An announcer walks into the cabin and starts describing the
sights but nobody's listening because everybody's gazing out
in wonder. Plus they're all completely fucking stoned.
Their ears perk up, though, when the announcer says,
"but you can't be happy ALL the time. That's why we designed
this:... " The train had stopped all the tourists had unloaded.
The space is indescribably convoluted and filled with bizarre
contraptions whose purpose they can only guess at.
The announcer continues:
"the torture simulator. Remember, the normal rules don't
apply. Torture all you want. You pop out just fine on the
They take turns while the others devise diabolical punishments.
"What the hell," says Petey, "I've got a high pain tolerance.
Might as well give it a whirl."
The other tourists debate among themselves.
"We could rip out all his chest hair and feed it to him..."
And such like. He doesn't last long.
After this, the guests are allowed to explore on their own.

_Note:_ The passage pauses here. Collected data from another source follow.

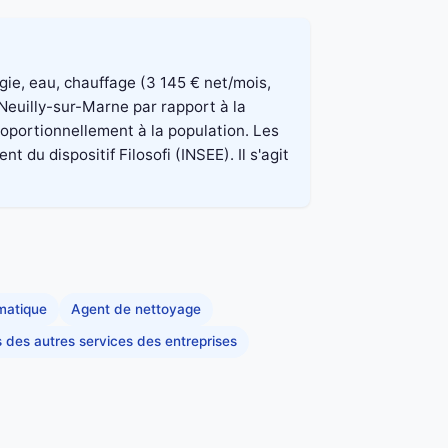
rgie, eau, chauffage (3 145 € net/mois,
Neuilly-sur-Marne par rapport à la
roportionnellement à la population. Les
du dispositif Filosofi (INSEE). Il s'agit
rmatique
Agent de nettoyage
s des autres services des entreprises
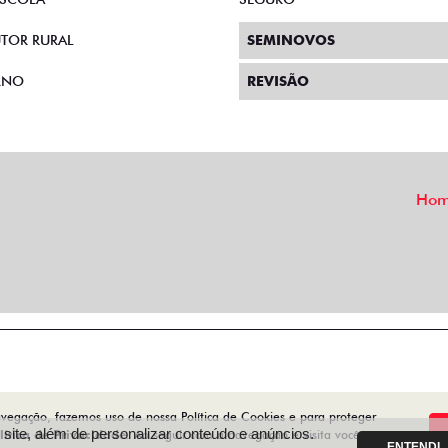
TOR RURAL
SEMINOVOS
RNO
REVISÃO
Ho
avegação, fazemos uso de nossa Política de Cookies e para proteger
ite, além de personalizar conteúdo e anúncios.
lítica de Privacidade
. Ao seguir com a navegação e visita você
ENTENDI
Desenvolvido pela DEALERSPACE ® Direitos Reservados.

Ingrid sits down to ruminate. She is just not herself today.
But Petey is jumping up and down and pointing (man that was
some strong hash!) The sign says, "Bicycle Rides."
They are each presented a surreal-looking mount. Ingrid taks
off on hers but Petey is struggling to keep up because his
arms and legs have been exchanged (as one of his tortures.)
They see all kinds of strange and wondrous things: animals
whose insides are outside and vice versa, plants that
grow upside down, every mythical creature ever invented
and many other things not even describable on paper.
They look at each other. "I don't know if this is really
my thing," starts Ingrid. "I think I'm happy with normal,
everyday world with normal rules."
"Agreed." And all of a sudden they are back in the streets
of Amsterdam, bumping over the cobblestones. Each jagged piece
glistens with just fallen-rain and it is all they can do to
steer their bikes between the tourists, over the tram tracks,
past the other cyclists and all along the variegated rows of
ancient and new buildings. There is just so much to see and do that
it is too much for the eye to take in. But the sun comes out
where they find some peace and respite in an outdoor cafe where they drink
coffee and wine and smoke cigarettes.
By the end of the day, Ingrid has her smile back.